** DATA SHOWN follows **

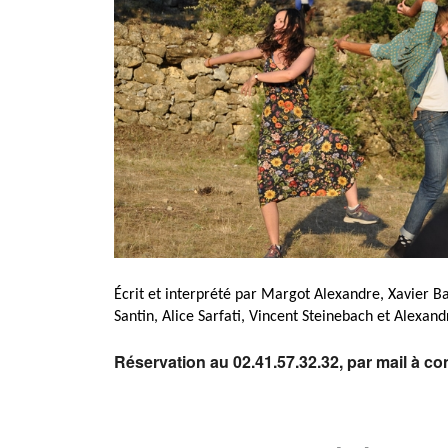
Écrit et interprété par Margot Alexandre, Xavier B
Santin, Alice Sarfati, Vincent Steinebach et Alexand
Réservation au 02.41.57.32.32, par mail à c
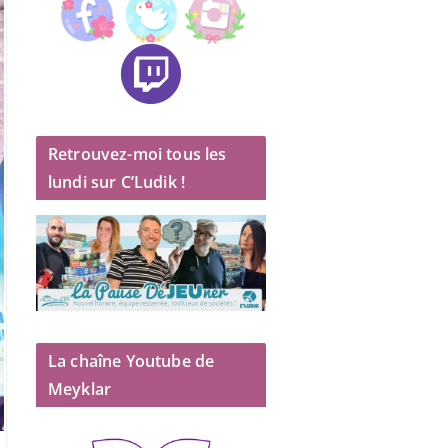
Retrouvez-moi tous les
lundi sur C’Ludik !
La chaîne Youtube de
Meyklar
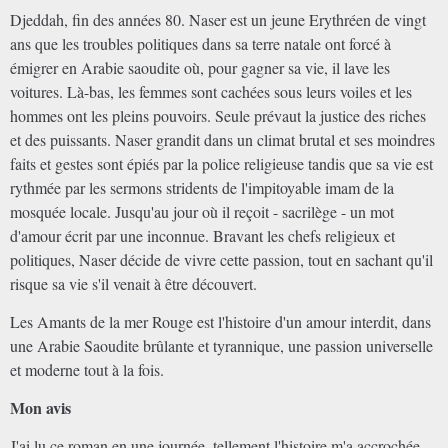
Djeddah, fin des années 80. Naser est un jeune Erythréen de vingt
ans que les troubles politiques dans sa terre natale ont forcé à
émigrer en Arabie saoudite où, pour gagner sa vie, il lave les
voitures. Là-bas, les femmes sont cachées sous leurs voiles et les
hommes ont les pleins pouvoirs. Seule prévaut la justice des riches
et des puissants. Naser grandit dans un climat brutal et ses moindres
faits et gestes sont épiés par la police religieuse tandis que sa vie est
rythmée par les sermons stridents de l'impitoyable imam de la
mosquée locale. Jusqu'au jour où il reçoit - sacrilège - un mot
d'amour écrit par une inconnue. Bravant les chefs religieux et
politiques, Naser décide de vivre cette passion, tout en sachant qu'il
risque sa vie s'il venait à être découvert.
Les Amants de la mer Rouge est l'histoire d'un amour interdit, dans
une Arabie Saoudite brûlante et tyrannique, une passion universelle
et moderne tout à la fois.
Mon avis
J'ai lu ce roman en une journée, tellement l'histoire m'a accrochée.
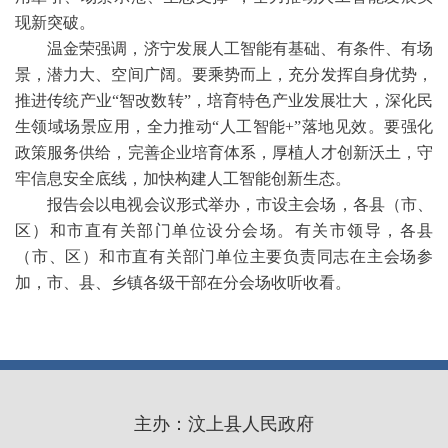
现新突破。
温金荣强调，济宁发展人工智能有基础、有条件、有场
景，潜力大、空间广阔。要乘势而上，充分发挥自身优势，
推进传统产业“智改数转”，培育特色产业发展壮大，深化民
生领域场景应用，全力推动“人工智能+”落地见效。要强化
政策服务供给，完善企业培育体系，厚植人才创新沃土，守
牢信息安全底线，加快构建人工智能创新生态。
报告会以电视会议形式举办，市设主会场，各县（市、
区）和市直有关部门单位设分会场。有关市领导，各县
（市、区）和市直有关部门单位主要负责同志在主会场参
加，市、县、乡镇各级干部在分会场收听收看。
主办：汶上县人民政府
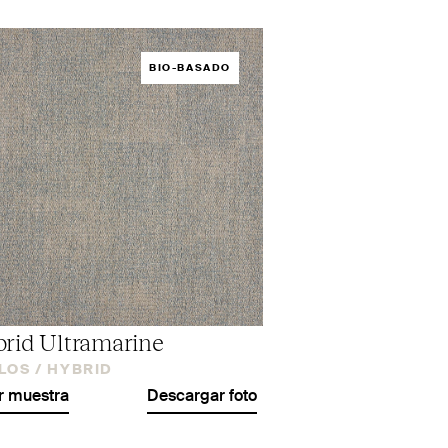
BIO-BASADO
rid Ultramarine
LOS /
HYBRID
r muestra
Descargar foto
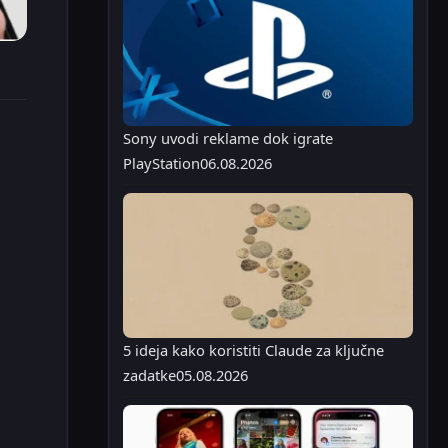
Sony uvodi reklame dok igrate
PlayStation
06.08.2026
5 ideja kako koristiti Claude za ključne
zadatke
05.08.2026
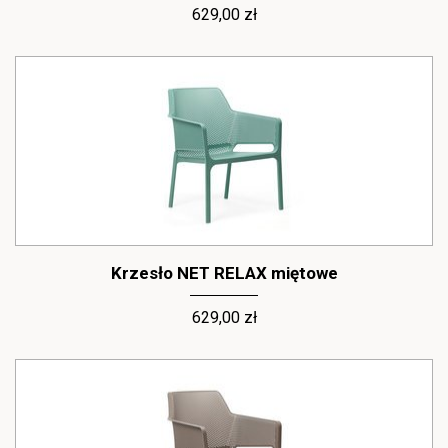
629,00 zł
Krzesło NET RELAX miętowe
629,00 zł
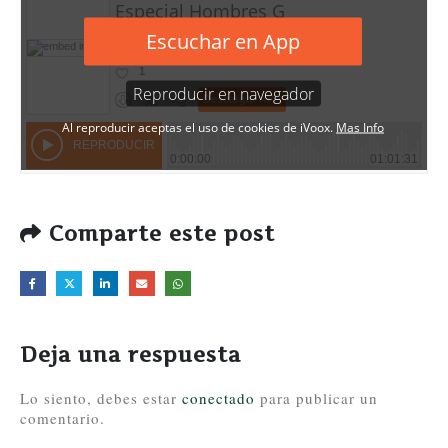
Comparte este post
Deja una respuesta
Lo siento, debes estar
conectado
para publicar un
comentario.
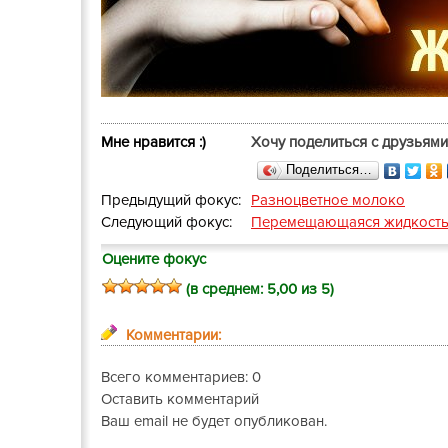
Мне нравится :)
Хочу поделиться с друзьями
Поделиться…
Предыдущий фокус:
Разноцветное молоко
Следующий фокус:
Перемещающаяся жидкост
Оцените фокус
(в среднем:
5,00
из 5)
Комментарии:
Всего комментариев: 0
Оставить комментарий
Ваш email не будет опубликован.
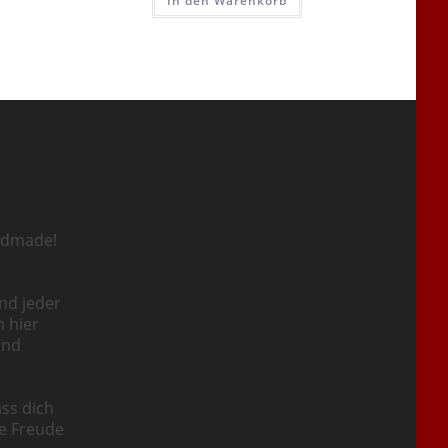
In den Warenkorb
ndmade!
nd jeder
n hier
und
ass dich
ie Freude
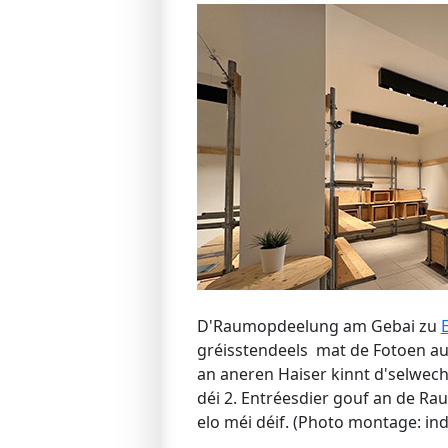
D'Raumopdeelung am Gebai zu
gréisstendeels mat de Fotoen a
an aneren Haiser kinnt d'selwech
déi 2. Entréesdier gouf an de Rau
elo méi déif. (Photo montage: ind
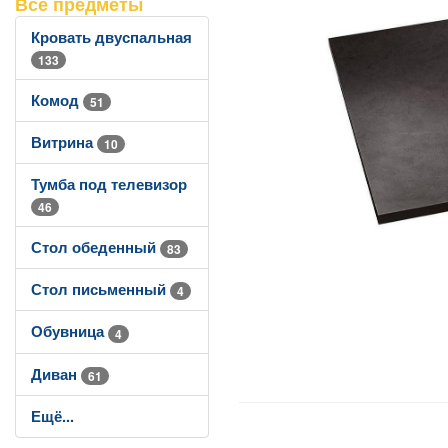
Все предметы
Кровать двуспальная
133
Комод
51
Витрина
10
Тумба под телевизор
46
Стол обеденный
83
Стол письменный
4
Обувница
4
Диван
61
Ещё...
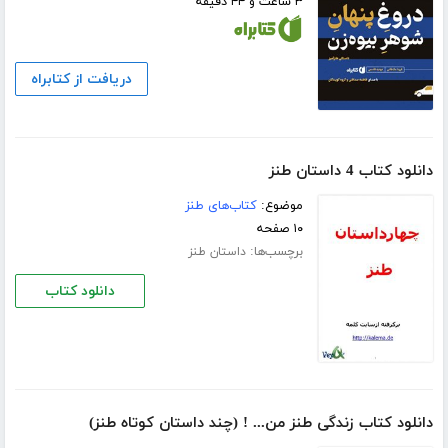
۳ ساعت و ۴۴ دقیقه
دریافت از کتابراه
دانلود کتاب 4 داستان طنز
موضوع:
کتاب‌های طنز
۱۰ صفحه
برچسب‌ها:
داستان طنز
دانلود کتاب
دانلود کتاب زندگی طنز من... ! (چند داستان کوتاه طنز)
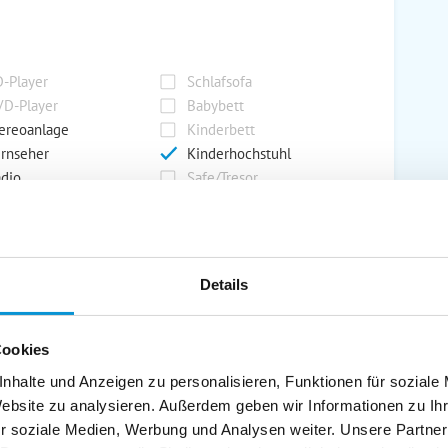
-Player
Schlafsofa
D-Player
Babybett
ereoanlage
Kinderbett
rnseher
Kinderhochstuhl
dio
Safe/Tresor
rport
Grill
Details
rkplatz
Grillplatz
rage
Wintergarten
Cookies
nderspielplatz
Swimmingpool
stellraum
nhalte und Anzeigen zu personalisieren, Funktionen für soziale
Website zu analysieren. Außerdem geben wir Informationen zu I
r soziale Medien, Werbung und Analysen weiter. Unsere Partner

** End of DATA SHOWN **

EXERCISE DIRECTIONS: Your task is to set down each line above verbatim while excluding the pictures.

SOLUTION TO THIS EXERCISE:
Écrit et interprété par Margot Alexandre, Xavier B
Santin, Alice Sarfati, Vincent Steinebach et Alexand
Réservation au 02.41.57.32.32, par mail à c
Retrouvez-moi tous les
lundi sur C’Ludik !
La chaîne Youtube de
Meyklar
Djeddah, fin des années 80. Naser est un jeune Erythréen de vingt
ans que les troubles politiques dans sa terre natale ont forcé à
émigrer en Arabie saoudite où, pour gagner sa vie, il lave les
voitures. Là-bas, les femmes sont cachées sous leurs voiles et les
hommes ont les pleins pouvoirs. Seule prévaut la justice des riches
et des puissants. Naser grandit dans un climat brutal et ses moindres
faits et gestes sont épiés par la police religieuse tandis que sa vie est
rythmée par les sermons stridents de l'impitoyable imam de la
mosquée locale. Jusqu'au jour où il reçoit - sacrilège - un mot
d'amour écrit par une inconnue. Bravant les chefs religieux et
politiques, Naser décide de vivre cette passion, tout en sachant qu'il
risque sa vie s'il venait à être découvert.
Les Amants de la mer Rouge est l'histoire d'un amour interdit, dans
une Arabie Saoudite brûlante et tyrannique, une passion universelle
et moderne tout à la fois.
Mon avis
J'ai lu ce roman en une journée, tellement l'histoire m'a accrochée.
现新突破。
温金荣强调，济宁发展人工智能有基础、有条件、有场
景，潜力大、空间广阔。要乘势而上，充分发挥自身优势，
推进传统产业“智改数转”，培育特色产业发展壮大，深化民
生领域场景应用，全力推动“人工智能+”落地见效。要强化
政策服务供给，完善企业培育体系，厚植人才创新沃土，守
牢信息安全底线，加快构建人工智能创新生态。
报告会以电视会议形式举办，市设主会场，各县（市、
区）和市直有关部门单位设分会场。有关市领导，各县
（市、区）和市直有关部门单位主要负责同志在主会场参
加，市、县、乡镇各级干部在分会场收听收看。
主办：汶上县人民政府
BIO-BASADO
rid Ultramarine
LOS /
HYBRID
r muestra
Descargar foto
Sony uvodi reklame dok igrate
PlayStation
06.08.2026
5 ideja kako koristiti Claude za ključne
zadatke
05.08.2026
629,00 zł
Krzesło NET RELAX miętowe
629,00 zł
Comparte este post
Deja una respuesta
Lo siento, debes estar
conectado
para publicar un
comentario.
Мне нравится :)
Хочу поделиться с друзьями
Поделиться…
Предыдущий фокус:
Разноцветное молоко
Следующий фокус:
Перемещающаяся жидкост
Оцените фокус
(в среднем:
5,00
из 5)
Комментарии:
Всего комментариев: 0
Оставить комментарий
Ваш email не будет опубликован.
In den Warenkorb
ndmade!
nd jeder
n hier
und
ass dich
ie Freude
D'Raumopdeelung am Gebai zu
gréisstendeels mat de Fotoen a
an aneren Haiser kinnt d'selwech
déi 2. Entréesdier gouf an de Rau
elo méi déif. (Photo montage: ind
Все предметы
Кровать двуспальная
133
Комод
51
Витрина
10
Тумба под телевизор
46
Стол обеденный
83
Стол письменный
4
Обувница
4
Диван
61
Ещё...
۳ ساعت و ۴۴ دقیقه
دریافت از کتابراه
دانلود کتاب 4 داستان طنز
موضوع:
کتاب‌های طنز
۱۰ صفحه
برچسب‌ها:
داستان طنز
دانلود کتاب
دانلود کتاب زندگی طنز من... ! (چند داستان کوتاه طنز)
-Player
Schlafsofa
D-Player
Babybett
ereoanlage
Kinderbett
rnseher
Kinderhochstuhl
dio
Safe/Tresor
rport
Grill
Details
rkplatz
Grillplatz
rage
Wintergarten
Cookies
nderspielplatz
Swimmingpool
stellraum
nhalte und Anzeigen zu personalisieren, Funktionen für soziale
Website zu analysieren. Außerdem geben wir Informationen zu I
r soziale Medien, Werbung und Analysen weiter. Unsere Partner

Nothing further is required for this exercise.